By my count, it takes about 10 seconds to narrow 64 minutes of footage down to a 30 second window, and—because of the way binary search scales (O(log n) for the nerds)—searching an 8 hour video would take more like 20 seconds than 80.

It might look like a serious GDPR or privacy issue for police to drop a video into a random website like this, and well… maybe it is. But Theft Bisect at least tries to solve this by being local only. There’s no backend service, so videos you import never leave your machine. You can test this by disabling your internet connection while you use it, or you can review the code or download the code and run it locally if you know how to do either of those things.

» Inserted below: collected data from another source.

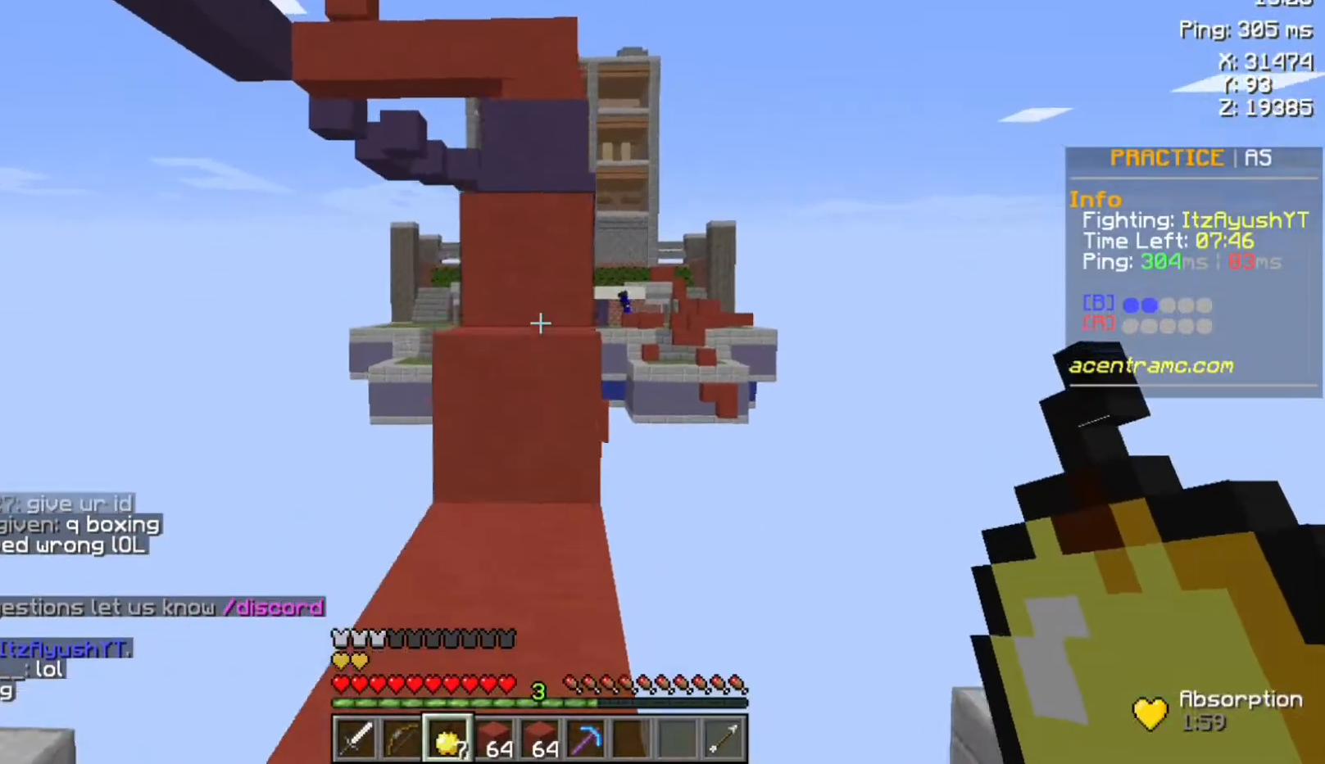
{"keys": ["space", "w"], "mouse": [], "events": [[133, "space", "up"], [333, "space", "down"]]}
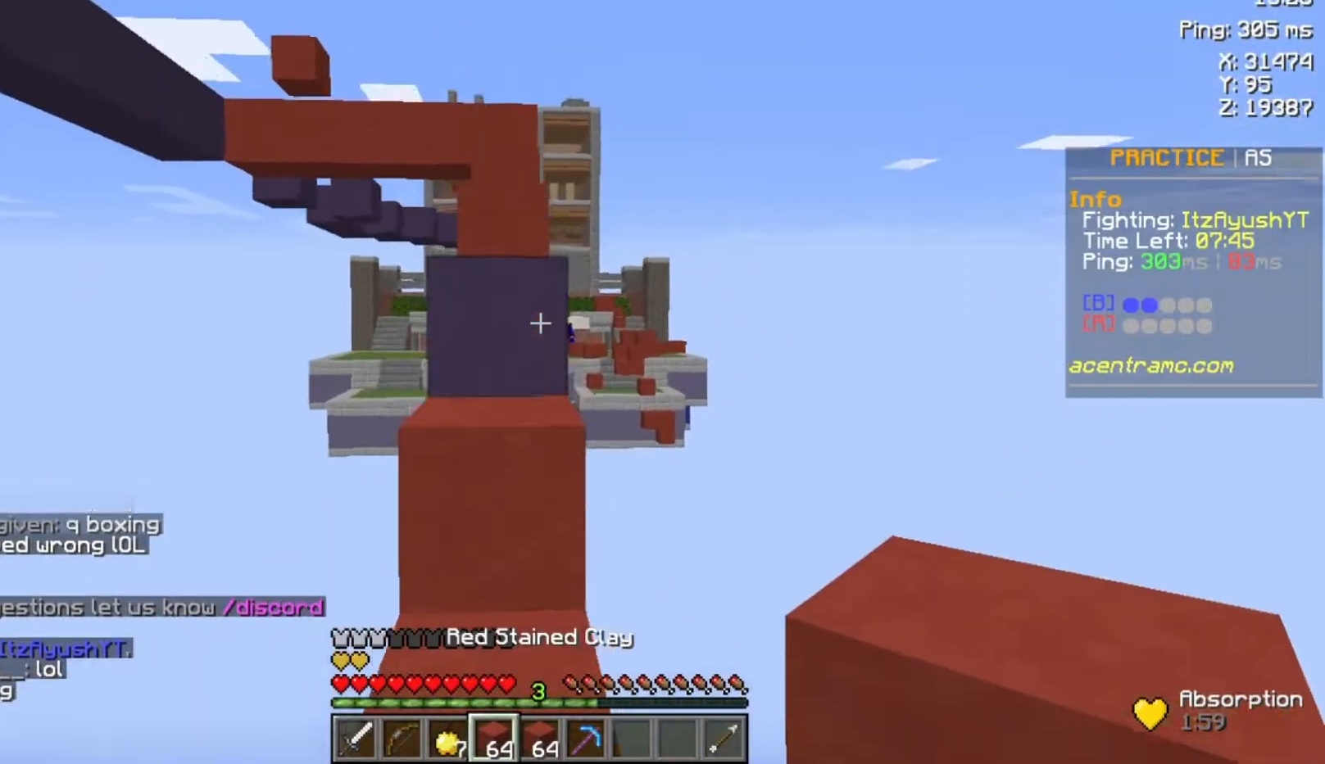
{"keys": ["space", "w"], "mouse": [], "events": []}
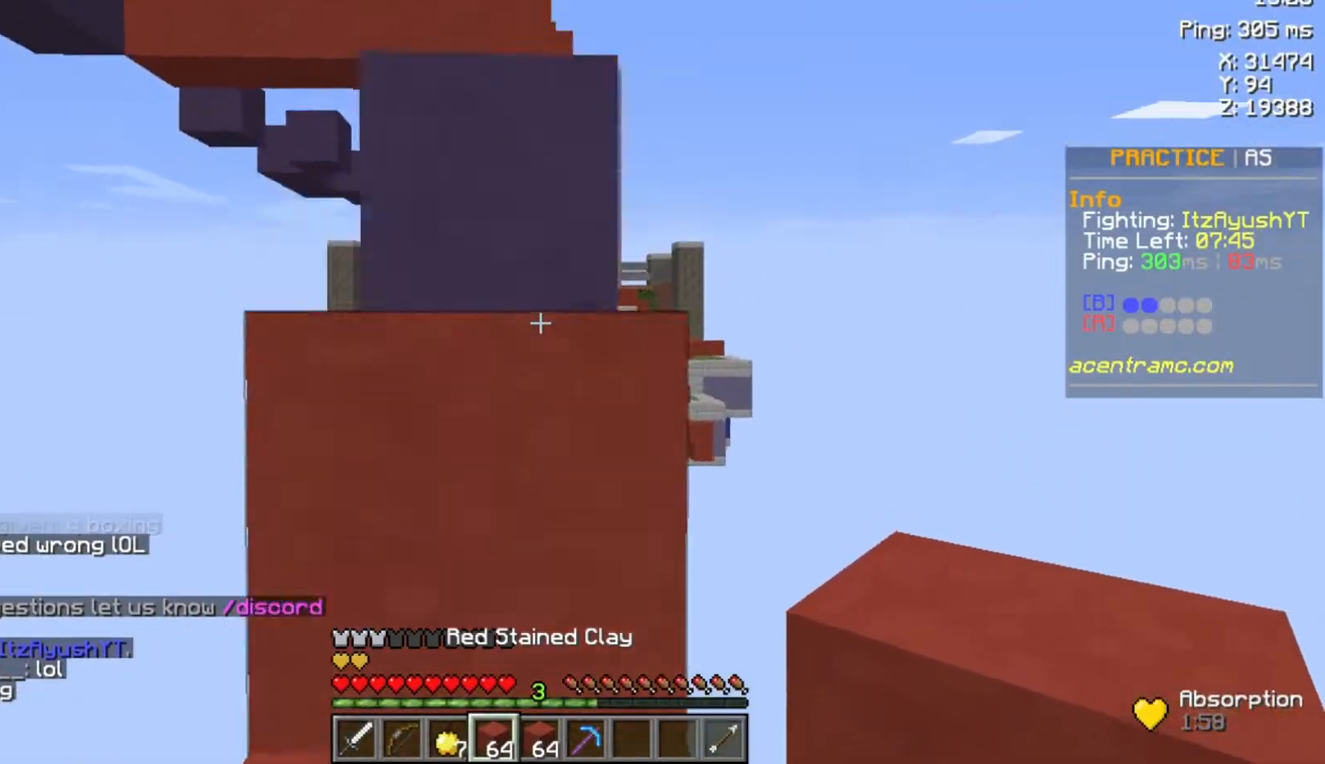
{"keys": ["space", "w"], "mouse": [], "events": [[133, "space", "up"], [233, "space", "down"]]}
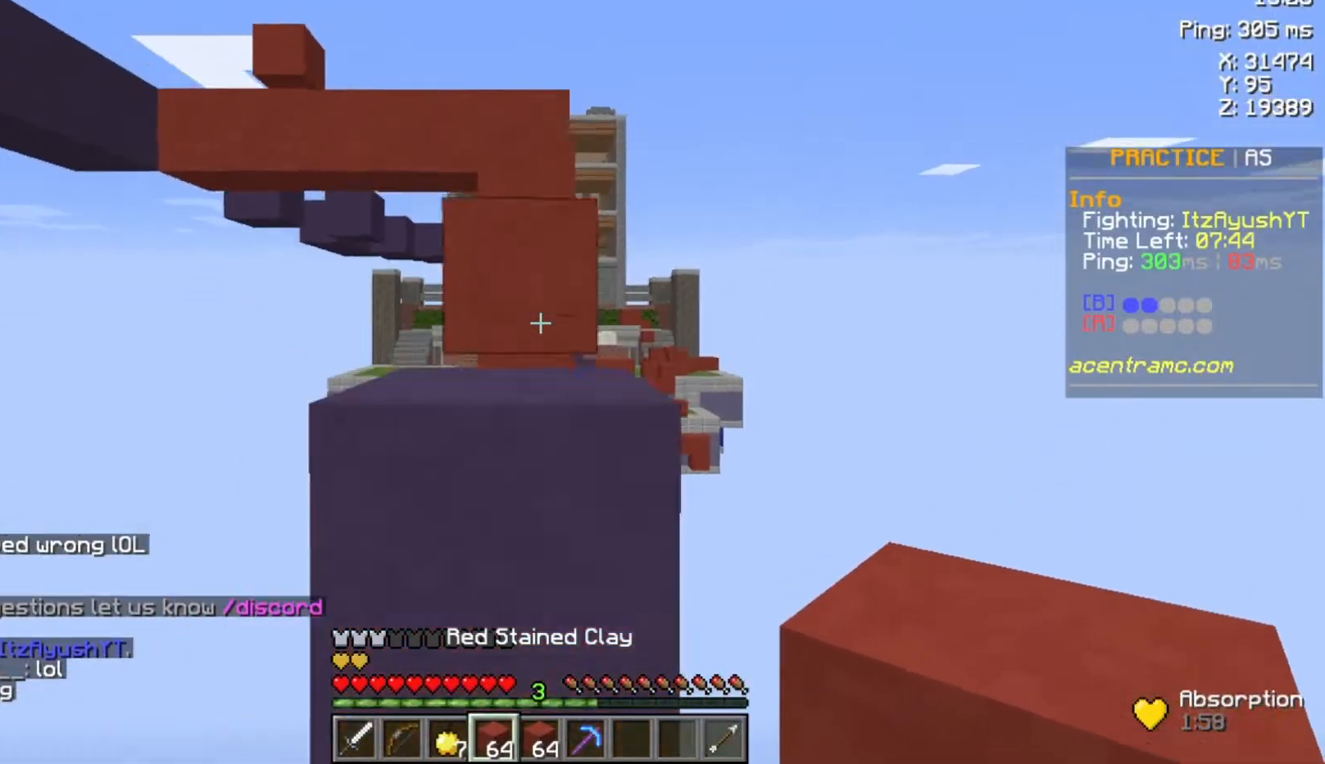
{"keys": ["w"], "mouse": [], "events": [[33, "space", "up"], [233, "space", "down"], [500, "space", "up"]]}
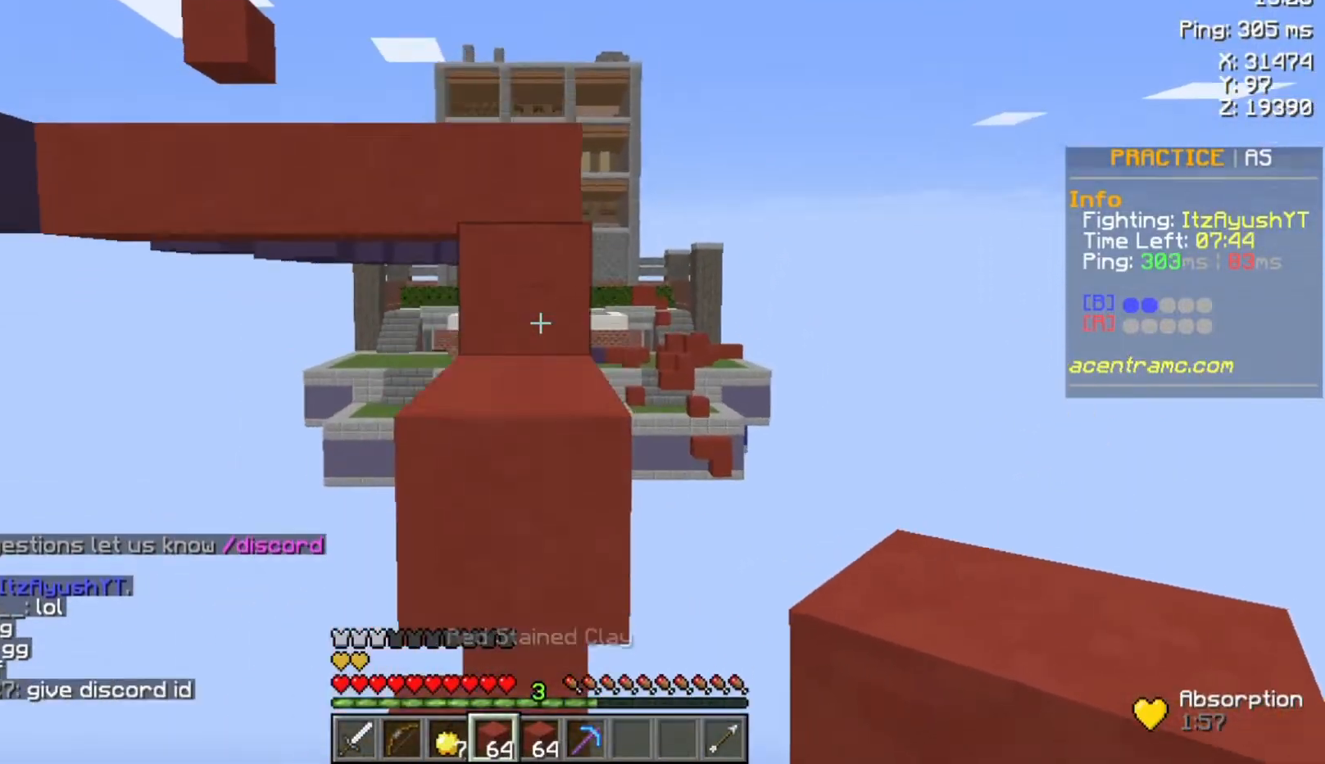
{"keys": ["w"], "mouse": [], "events": [[233, "space", "down"], [433, "space", "up"]]}
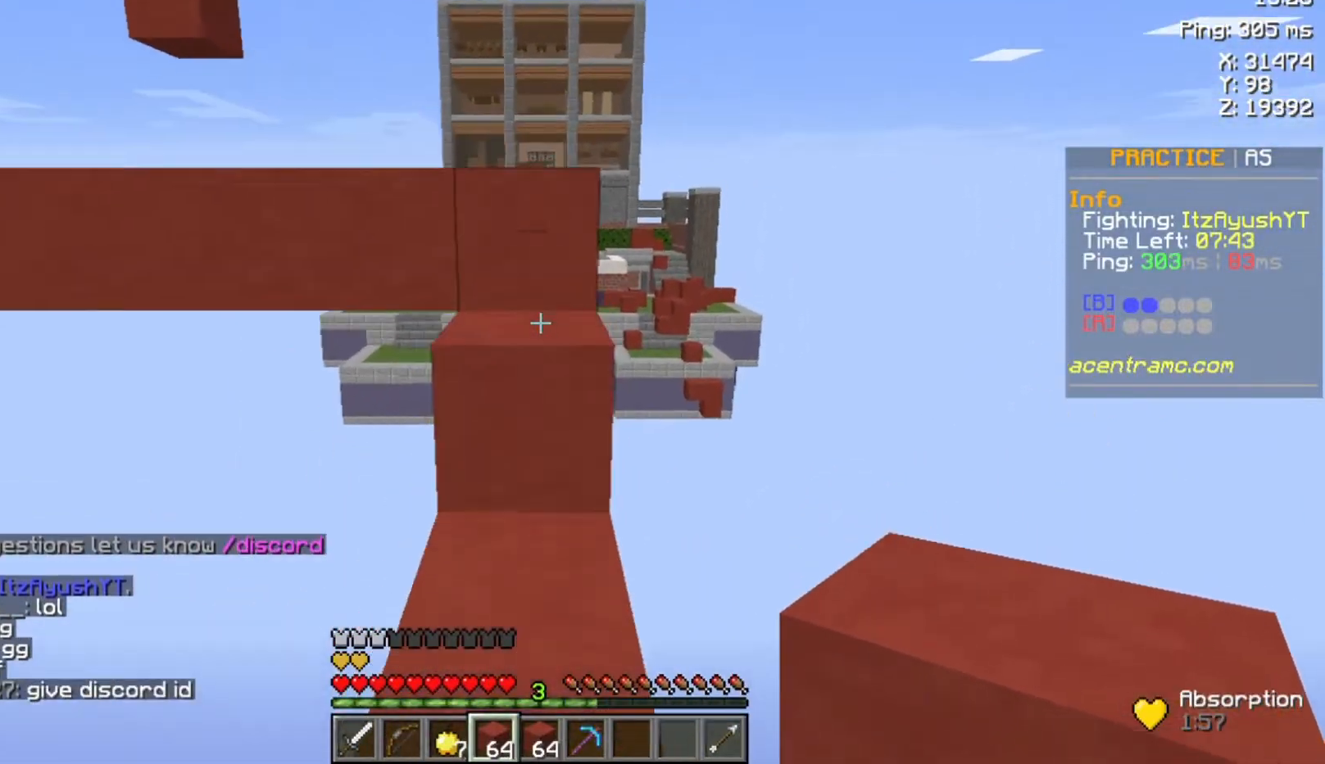
{"keys": ["w"], "mouse": [], "events": [[167, "space", "down"], [367, "space", "up"]]}
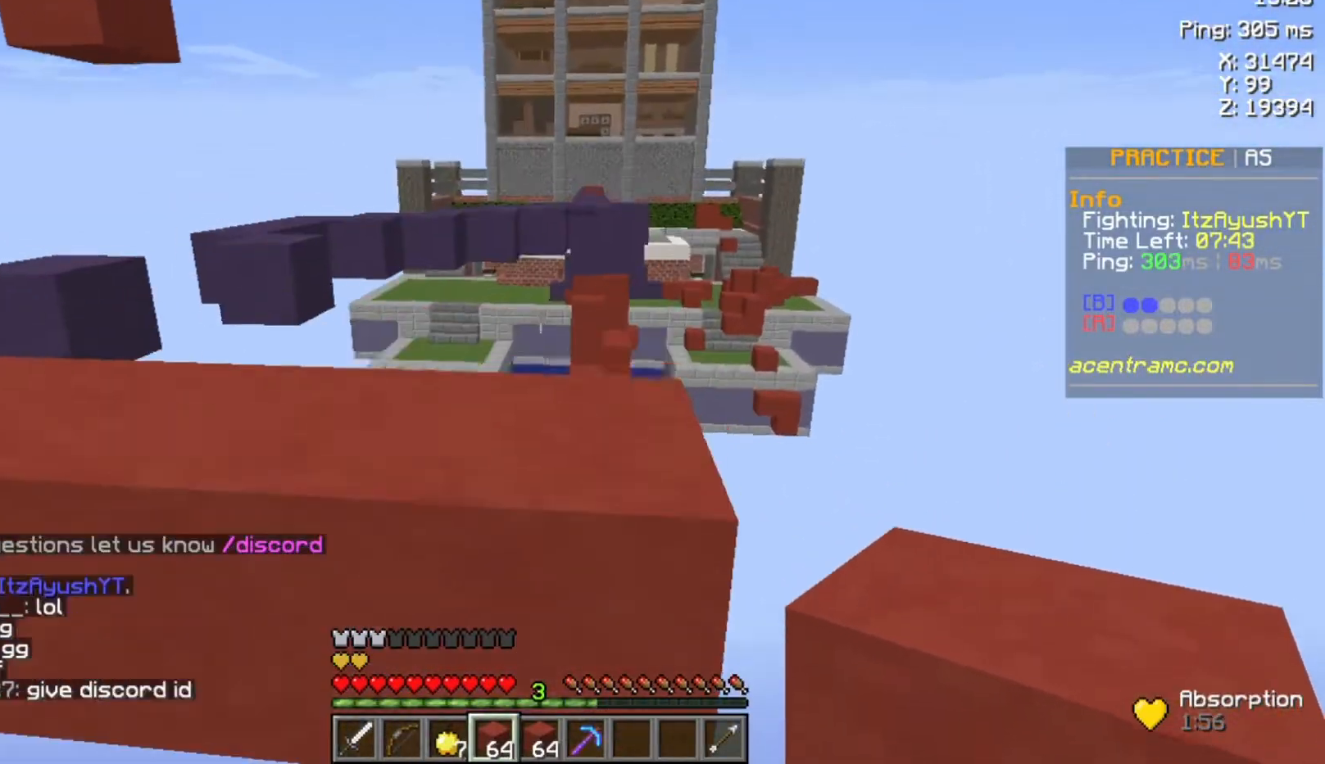
{"keys": ["w"], "mouse": [], "events": [[100, "space", "down"], [267, "space", "up"]]}
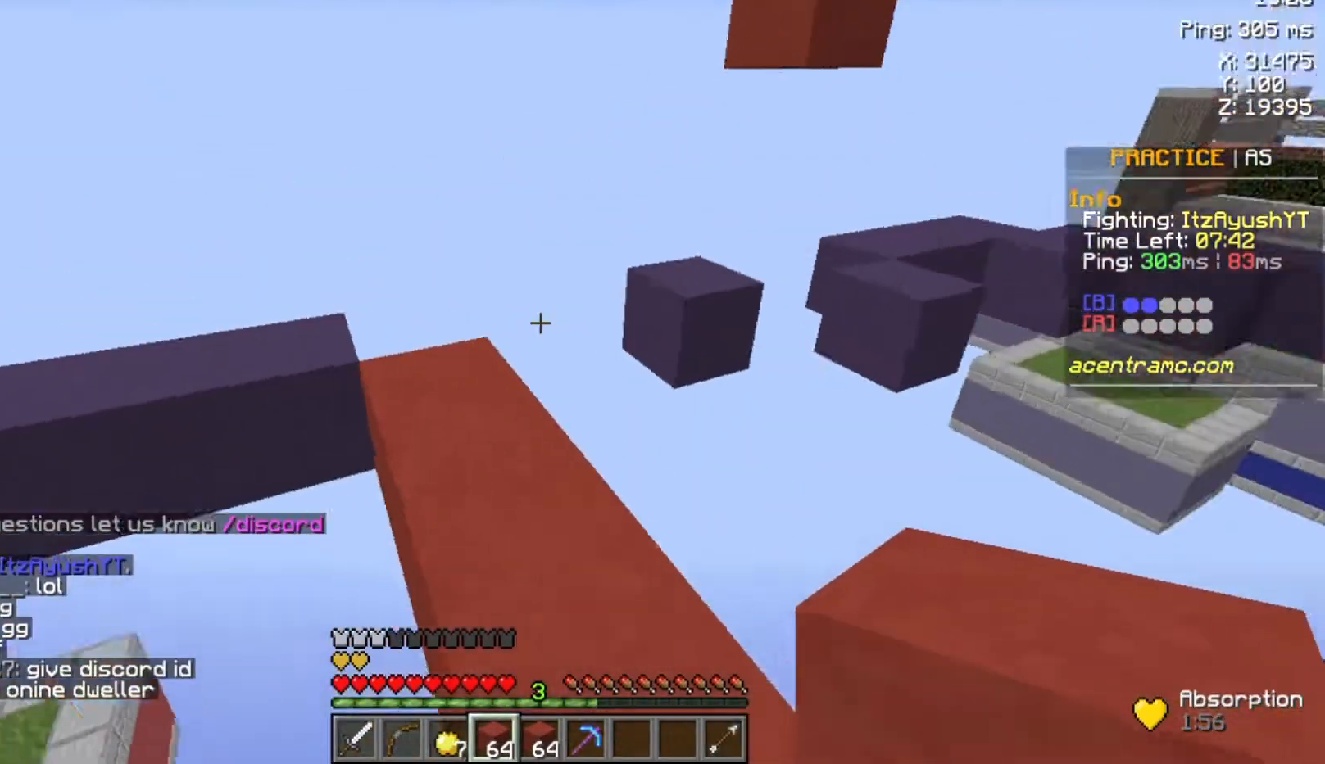
{"keys": ["space", "w"], "mouse": [], "events": [[367, "space", "down"]]}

So do I expect BTP, or any other police force, to use Theft Bisect to start solving crimes? They’re more than welcome to, but no. Not really. Using Common Sense to Scrub Through a Video is already so easy that the fact police aren’t doing it is probably indicative of some other problem. Either they’re just using it as an excuse to not spend even five minutes investigating a crime—in which case trying to make noise about the issue to embarrass them into action seems appropriate—or there’s some other issue, like that BTP are using an antiquated CCTV with no ability to scrub through video—in which case I feel a tiny bit bad for trying to make noise (but only a tiny bit).

If BTP think they don’t have even minutes to spare on solving bike thefts they should be honest about that and stop hiding behind excuses that make them look silly. Likewise if it’s because they’re fighting some arcane CCTV system, BTP should be more clear about what the problem is than they have been, and consider it their job to route around the problem so they don’t have to declare bike theft from railway stations de facto legal. I think the worst case scenario for fixing an issue like this is pointing a digital camera at a CCTV monitor for 8 hours then scrubbing through that footage, which seems tolerably bad. And all the other cases are better!

Anyway, the code for Theft Bisect is here if anyone wants to take a look, and if you do end up using it to solve a crime, feel free to get in touch and let me know.